:: EXERCISE AIM ::
Every line of the material is to be quoted verbatim, minus the pictures.

:: PROVIDED MATERIAL ::
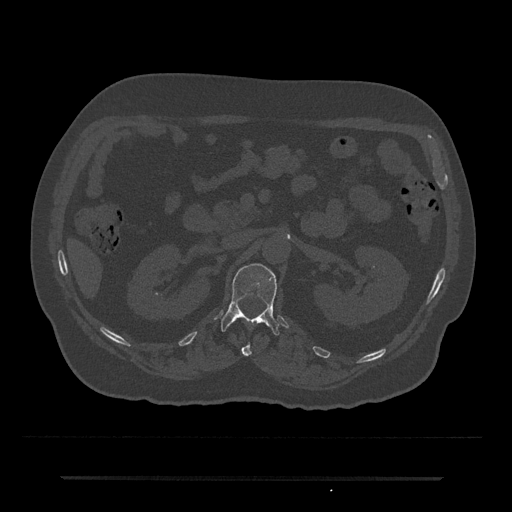
CT including the spine, one axial slice; slice 80 of 797 in the series (ordered by position); reconstruction kernel Br40s/3; bone window (W 1800 / L 400 HU); 0.5 mm slice thickness; 512 × 512 image matrix, field of view 437 × 437 mm. Male patient, age 69 years. From the clinical record (not read from this slice): primary cancer: prostate.
Outlined on this slice (semi-automatically segmented with operator editing):
- L1 vertebra: bounding box [x1, y1, x2, y2] px = [221, 263, 279, 336]
- T12 vertebra: [241, 343, 252, 356]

:: ANSWER BOX ::
CT including the spine, one axial slice; slice 80 of 797 in the series (ordered by position); reconstruction kernel Br40s/3; bone window (W 1800 / L 400 HU); 0.5 mm slice thickness; 512 × 512 image matrix, field of view 437 × 437 mm. Male patient, age 69 years. From the clinical record (not read from this slice): primary cancer: prostate.
Outlined on this slice (semi-automatically segmented with operator editing):
- L1 vertebra: bounding box [x1, y1, x2, y2] px = [221, 263, 279, 336]
- T12 vertebra: [241, 343, 252, 356]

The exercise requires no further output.